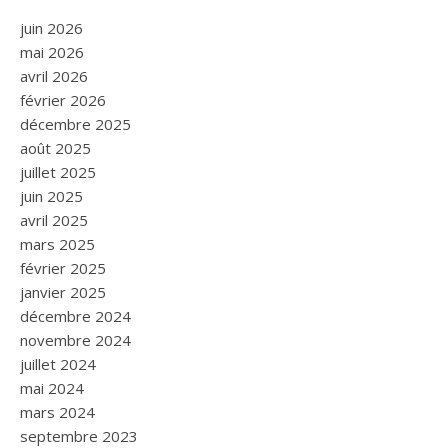
juin 2026
mai 2026
avril 2026
février 2026
décembre 2025
août 2025
juillet 2025
juin 2025
avril 2025
mars 2025
février 2025
janvier 2025
décembre 2024
novembre 2024
juillet 2024
mai 2024
mars 2024
septembre 2023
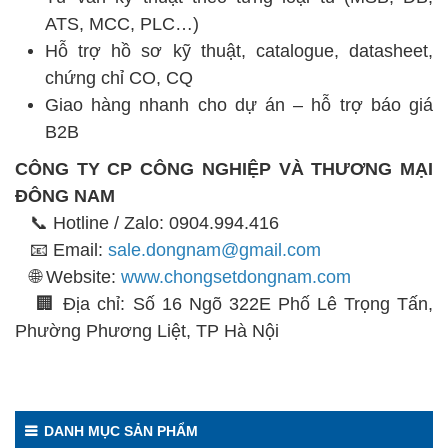
ATS, MCC, PLC…)
Hỗ trợ hồ sơ kỹ thuật, catalogue, datasheet,
chứng chỉ CO, CQ
Giao hàng nhanh cho dự án – hỗ trợ báo giá
B2B
CÔNG TY CP CÔNG NGHIỆP VÀ THƯƠNG MẠI
ĐÔNG NAM
📞 Hotline / Zalo: 0904.994.416
📧 Email:
sale.dongnam@gmail.com
🌐 Website:
www.chongsetdongnam.com
🏢 Địa chỉ: Số 16 Ngõ 322E Phố Lê Trọng Tấn,
Phường Phương Liệt, TP Hà Nội
DANH MỤC SẢN PHẨM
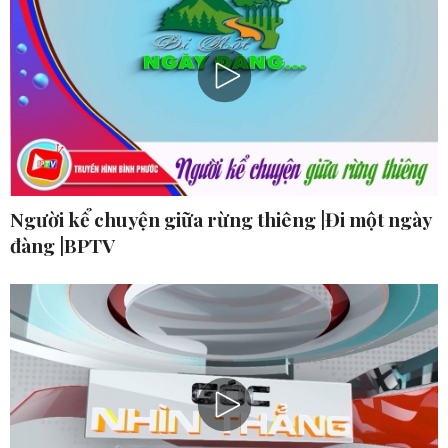
Người kể chuyện giữa rừng thiêng |Đi một ngày
đàng |BPTV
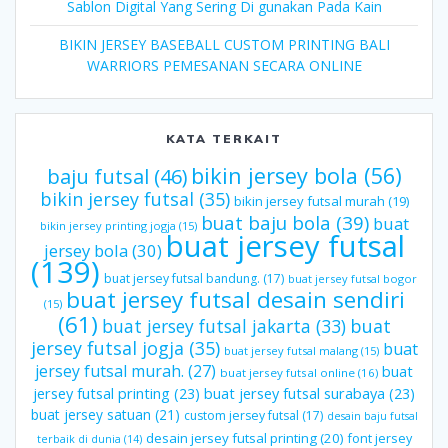
Sablon Digital Yang Sering Di gunakan Pada Kain
BIKIN JERSEY BASEBALL CUSTOM PRINTING BALI
WARRIORS PEMESANAN SECARA ONLINE
KATA TERKAIT
bikin jersey bola
(56)
baju futsal
(46)
bikin jersey futsal
(35)
bikin jersey futsal murah
(19)
buat baju bola
(39)
buat
bikin jersey printing jogja
(15)
buat jersey futsal
jersey bola
(30)
(139)
buat jersey futsal bandung.
(17)
buat jersey futsal bogor
buat jersey futsal desain sendiri
(15)
(61)
buat jersey futsal jakarta
(33)
buat
jersey futsal jogja
(35)
buat
buat jersey futsal malang
(15)
jersey futsal murah.
(27)
buat
buat jersey futsal online
(16)
jersey futsal printing
(23)
buat jersey futsal surabaya
(23)
buat jersey satuan
(21)
custom jersey futsal
(17)
desain baju futsal
desain jersey futsal printing
(20)
font jersey
terbaik di dunia
(14)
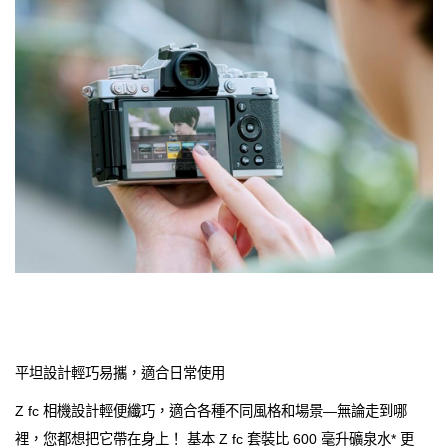
平坦設計輕巧易攜，適合日常使用
Z fc 相機設計輕便纖巧，適合各種不同風格和場景—無論走到哪
裡，您都想把它帶在身上！ 基本 Z fc 套裝比 600 毫升礦泉水* 更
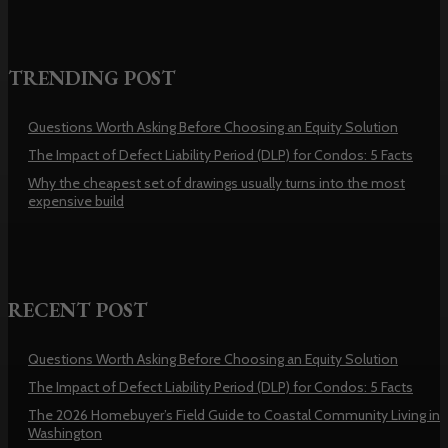
TRENDING POST
Questions Worth Asking Before Choosing an Equity Solution
The Impact of Defect Liability Period (DLP) for Condos: 5 Facts
Why the cheapest set of drawings usually turns into the most
expensive build
RECENT POST
Questions Worth Asking Before Choosing an Equity Solution
The Impact of Defect Liability Period (DLP) for Condos: 5 Facts
The 2026 Homebuyer’s Field Guide to Coastal Community Living in
Washington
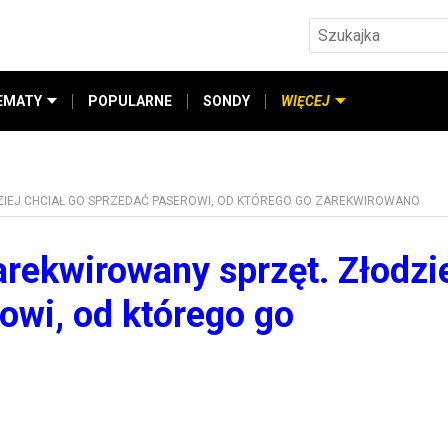
EMATY
POPULARNE
SONDY
WIĘCEJ
IEJ CHCIAŁ GO SPRZEDAĆ PASEROWI, OD KTÓREGO GO ZAREKWIROWANO
rekwirowany sprzęt. Złodzi
owi, od którego go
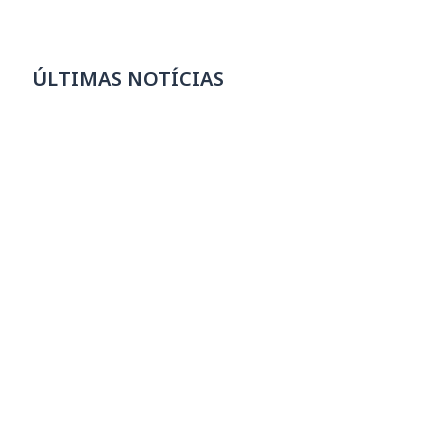
ÚLTIMAS NOTÍCIAS
Escolas SESI estão com mais de 7 mil
vagas abertas para 2027
07/08/2026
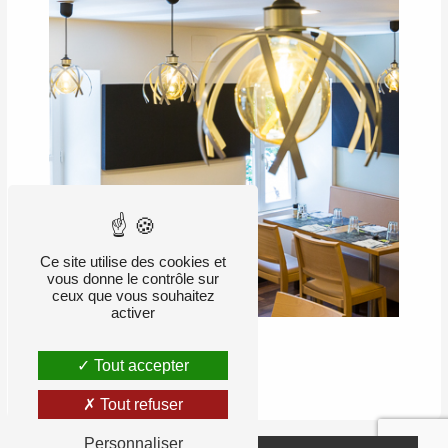
Ce site utilise des cookies et
vous donne le contrôle sur
ceux que vous souhaitez
activer
Tout accepter
RETOUR
Tout refuser
Personnaliser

**THE TASK**
Where pictures appear, drop them, and reproduce exactly only the lines running from the beginning of the data to the line that contains "Why the cheapest", inclusive.

**RESPONSE**
juin 2026
mai 2026
avril 2026
février 2026
décembre 2025
août 2025
juillet 2025
juin 2025
avril 2025
mars 2025
février 2025
janvier 2025
décembre 2024
novembre 2024
juillet 2024
mai 2024
mars 2024
septembre 2023
ATS, MCC, PLC…)
Hỗ trợ hồ sơ kỹ thuật, catalogue, datasheet,
chứng chỉ CO, CQ
Giao hàng nhanh cho dự án – hỗ trợ báo giá
B2B
CÔNG TY CP CÔNG NGHIỆP VÀ THƯƠNG MẠI
ĐÔNG NAM
📞 Hotline / Zalo: 0904.994.416
📧 Email:
sale.dongnam@gmail.com
🌐 Website:
www.chongsetdongnam.com
🏢 Địa chỉ: Số 16 Ngõ 322E Phố Lê Trọng Tấn,
Phường Phương Liệt, TP Hà Nội
DANH MỤC SẢN PHẨM
Người kể chuyện giữa rừng thiêng |Đi một ngày
đàng |BPTV
Sablon Digital Yang Sering Di gunakan Pada Kain
BIKIN JERSEY BASEBALL CUSTOM PRINTING BALI
WARRIORS PEMESANAN SECARA ONLINE
KATA TERKAIT
bikin jersey bola
(56)
baju futsal
(46)
bikin jersey futsal
(35)
bikin jersey futsal murah
(19)
buat baju bola
(39)
buat
bikin jersey printing jogja
(15)
buat jersey futsal
jersey bola
(30)
(139)
buat jersey futsal bandung.
(17)
buat jersey futsal bogor
buat jersey futsal desain sendiri
(15)
(61)
buat jersey futsal jakarta
(33)
buat
jersey futsal jogja
(35)
buat
buat jersey futsal malang
(15)
jersey futsal murah.
(27)
buat
buat jersey futsal online
(16)
jersey futsal printing
(23)
buat jersey futsal surabaya
(23)
buat jersey satuan
(21)
custom jersey futsal
(17)
desain baju futsal
desain jersey futsal printing
(20)
font jersey
terbaik di dunia
(14)
平坦設計輕巧易攜，適合日常使用
Z fc 相機設計輕便纖巧，適合各種不同風格和場景—無論走到哪
裡，您都想把它帶在身上！ 基本 Z fc 套裝比 600 毫升礦泉水* 更
TRENDING POST
Questions Worth Asking Before Choosing an Equity Solution
The Impact of Defect Liability Period (DLP) for Condos: 5 Facts
Why the cheapest set of drawings usually turns into the most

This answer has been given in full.